EFFECTIVE, INEXPENSIVE PREHEAT
2013/01/22
This unit is based on a 1500
watt ceramic electric room heater but it is re-packaged to include a higher
volume air flow, a safety thermostat and recirculation of the air to and from
the engine compartment. Ceramic heaters are frequently on sale for about $20,
the thermostat is about 15, and the pipes another 20.
I happened to have my blower so not sure what one would cost.
Instead of the blade style
fan that the heater comes with, a much higher volume squirrel cage centrifugal
blower is used. Typical blade style fans may draw 1/3 amp but this blower is
about 1.35 amps which is an indication of it moving a lot more air.
Rather than let the heater pull
in cold outside air, the inlet to the heater is fed from hoses going to both
cowl air inlets while the heated air is routed into the cowl lower down. On
this Rans (unlike stock S7S) the oil cooler is much larger and is mounted under
the engine. It is fed from a duct below the prop spinner. It is to this duct
that the heated air is routed. From there it goes through the oil cooler and
upwards around the crankcase before exiting top front to the hoses.

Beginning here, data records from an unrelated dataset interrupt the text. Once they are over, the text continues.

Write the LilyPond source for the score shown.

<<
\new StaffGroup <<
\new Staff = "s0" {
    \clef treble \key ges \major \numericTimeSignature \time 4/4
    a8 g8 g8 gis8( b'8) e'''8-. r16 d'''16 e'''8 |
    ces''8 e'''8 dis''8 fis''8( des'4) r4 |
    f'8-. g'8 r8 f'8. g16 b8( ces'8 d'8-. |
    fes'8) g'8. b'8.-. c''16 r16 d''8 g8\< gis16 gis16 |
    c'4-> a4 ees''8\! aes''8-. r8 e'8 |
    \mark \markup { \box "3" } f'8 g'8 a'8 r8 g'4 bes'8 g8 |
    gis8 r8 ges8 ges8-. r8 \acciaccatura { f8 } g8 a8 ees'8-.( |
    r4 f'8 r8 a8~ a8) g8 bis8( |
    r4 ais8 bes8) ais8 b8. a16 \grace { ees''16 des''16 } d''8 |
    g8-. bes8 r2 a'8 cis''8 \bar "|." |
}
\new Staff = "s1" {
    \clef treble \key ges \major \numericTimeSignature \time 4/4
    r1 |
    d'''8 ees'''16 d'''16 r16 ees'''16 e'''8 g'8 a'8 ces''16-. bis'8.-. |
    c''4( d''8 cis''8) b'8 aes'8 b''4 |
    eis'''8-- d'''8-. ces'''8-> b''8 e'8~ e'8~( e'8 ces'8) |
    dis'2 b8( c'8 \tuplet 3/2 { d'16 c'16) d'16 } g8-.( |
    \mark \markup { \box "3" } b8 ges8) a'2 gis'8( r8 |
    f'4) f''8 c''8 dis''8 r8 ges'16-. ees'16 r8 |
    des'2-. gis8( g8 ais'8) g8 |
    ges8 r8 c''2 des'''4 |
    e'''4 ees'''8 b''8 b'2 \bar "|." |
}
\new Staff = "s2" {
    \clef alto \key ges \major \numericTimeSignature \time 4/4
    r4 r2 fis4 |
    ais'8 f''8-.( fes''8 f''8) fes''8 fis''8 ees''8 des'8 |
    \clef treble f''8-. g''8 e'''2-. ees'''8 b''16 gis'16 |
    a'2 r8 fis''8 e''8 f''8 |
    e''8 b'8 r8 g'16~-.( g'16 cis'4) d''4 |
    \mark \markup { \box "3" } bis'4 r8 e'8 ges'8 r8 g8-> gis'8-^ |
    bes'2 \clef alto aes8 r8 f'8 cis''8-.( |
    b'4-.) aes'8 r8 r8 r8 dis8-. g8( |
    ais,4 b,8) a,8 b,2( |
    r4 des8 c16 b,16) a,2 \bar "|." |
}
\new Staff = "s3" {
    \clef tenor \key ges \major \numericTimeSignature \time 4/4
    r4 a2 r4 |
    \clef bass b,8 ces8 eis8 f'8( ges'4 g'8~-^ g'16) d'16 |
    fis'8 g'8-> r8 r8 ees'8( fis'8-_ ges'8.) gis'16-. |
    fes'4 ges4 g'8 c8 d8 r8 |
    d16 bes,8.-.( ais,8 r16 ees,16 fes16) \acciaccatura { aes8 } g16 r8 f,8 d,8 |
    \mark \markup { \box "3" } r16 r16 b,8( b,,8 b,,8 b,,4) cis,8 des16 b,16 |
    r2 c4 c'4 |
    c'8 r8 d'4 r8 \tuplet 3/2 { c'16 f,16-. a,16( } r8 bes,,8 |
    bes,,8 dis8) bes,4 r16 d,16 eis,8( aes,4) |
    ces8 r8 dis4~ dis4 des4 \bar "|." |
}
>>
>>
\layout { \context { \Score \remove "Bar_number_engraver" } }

Looking at the picture above,
the blower is on the left. It is mated to an aluminum box which houses a
standard single pole baseboard heater thermostat. That is the silver box with
the round knob. Also on the box is a red light which is on when there is power
to the heater core.
The next black chunk before
the propeller is the plastic housing from the original heater to which the
ceramic core is attached. One side of it is a rectangle which fits the ceramic
core and the aluminum box; the other is round which fits a 5” furnace duct
pipe. Next is a 3 x 9” furnace duct boot which mates to my oil cooler input.
The final addition is some insulation over all the metal pipes. All this sits
on a sturdy camera tri-pod.
Power comes into the blower
housing and is connected to the blower motor which is always on when the unit
is plugged in. From there it goes through the thermostat, then through a fuse
that is included with most room heaters mounted after the heater core and only
then to the ceramic element. The red LED is wired in parallel with the heater
core.
For monitoring, there is a
thermometer probe in the air stream entering the blower as well as another
remote sensor I put on top of the engine before installing the return hoses.
After startup, you will see temperature
readings rise inside the cowl but how quickly they climb depends on how cold
out it is. At -15C you will need about
an hour to get the engine up to room temp. When the
temp gets to about 60C, the thermostat sensing the air from the cowl shuts off
the heater core but the blower continues to circulate. As the temp drops the
thermostat will turn on the heater core to maintain that temperature. The
baseboard heater thermostats do have an adjustment nut that allows them to shut
off at higher temps so you can set the temp as you want.
The tri-pod makes positioning
the heater assembly quite easy and allows mating it to different aircraft.